Так по рассказам отца, а в 30-е годы и по своим наблюдениям, знал казачонок Петр, каково жить под большевицкими оккупантами.
Но и на новом месте не дали спокойно жить. Стали наезжать из ОГПУ — искали, не поселился ли кто из служивших у Мамантова? Тогда некоторых мамантовцев, бывших крепких казаков-добровольцев, нашли на целинных землях в Ремонтненском районе. Уехали они в степную глушь, сделали из дерна и глины полуземлянки. Забрали их в 28-м, с семьями погрузили на баржи и по ледяной еще воде отправили на север. Никакой крыши над головами. Дали пилы да топоры. Жгли костры, дремали на пепле, будили друг друга, чтобы не застыть. Выжили единицы. Никакой связи с внешним миром. В 1936 разрешили переписку, да кому и куда писать? Семьи остались без кормильцев много лет назад на безымянном берегу, а казаков увезли на баржах…
Немальцева вскоре пригласило в Москву общество политкаторжан, там он и прижился. А хуторок его имени продолжал переносить большевицкие эксперименты. В коллективизацию несогласных и просто косо посмотревших на комбеда высылали уже за «вредительство колхозному строю». Начались обобществление до последней курицы и хорошо организованный голод 1933 года. «Враги народа» дохли сами без хлебных карточек…

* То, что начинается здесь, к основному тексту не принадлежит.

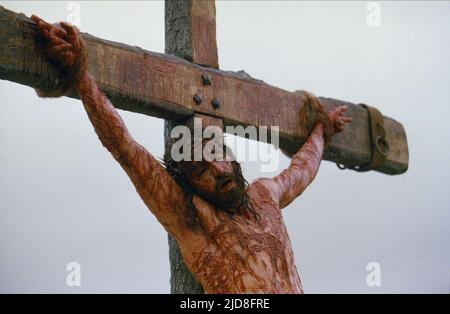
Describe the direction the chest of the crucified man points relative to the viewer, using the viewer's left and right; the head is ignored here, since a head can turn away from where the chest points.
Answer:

Но наступило лето 1941 года. Немцы еще только подходили к области, а уже поступил приказ эвакуировать колхозный скот. Но куда? Погнали к станции Николаевской (теперь село Литвиновка) в соседнем районе. А тут красноармейцы отбили Ростов, и попало всему начальству, бросившему город и на машинах с личным добром укатившему на восток. Решили навести порядок и у нас в станице. Те, кто отдавал приказ гнать скот, промолчали. Арестовали бригадиров-скотников, посадили в тюрьму на станции Лихая.
Там сидели они два-три месяца, пока при бомбежке не разрушили здание. Одни погибли, другие ранены. Среди последних и отец Петра Павлова. Арестанты разбежались.
Летом 42-го вывесили на сельсовете плакаты — пузатые немцы, и подпись: «Они хотят нас сделать горбатыми». Но вышла другая картина. Приехали двое, оба подтянутые, стройные. Спросили, где сельсовет. Мальчишки сбежались смотреть машину, это для наших мест тогда редкость была. Один из немцев по-русски попросил ребят обежать хутор и созвать сход. На сходе сказал: «Мы пришли освободить вас от ига коммунизма. Сегодня вы должны выбрать себе власть такую, какая была у вас до советов. И занимайтесь каждый своим трудом. Да не забудьте назначить себе полицейских, время сейчас тревожное, военное».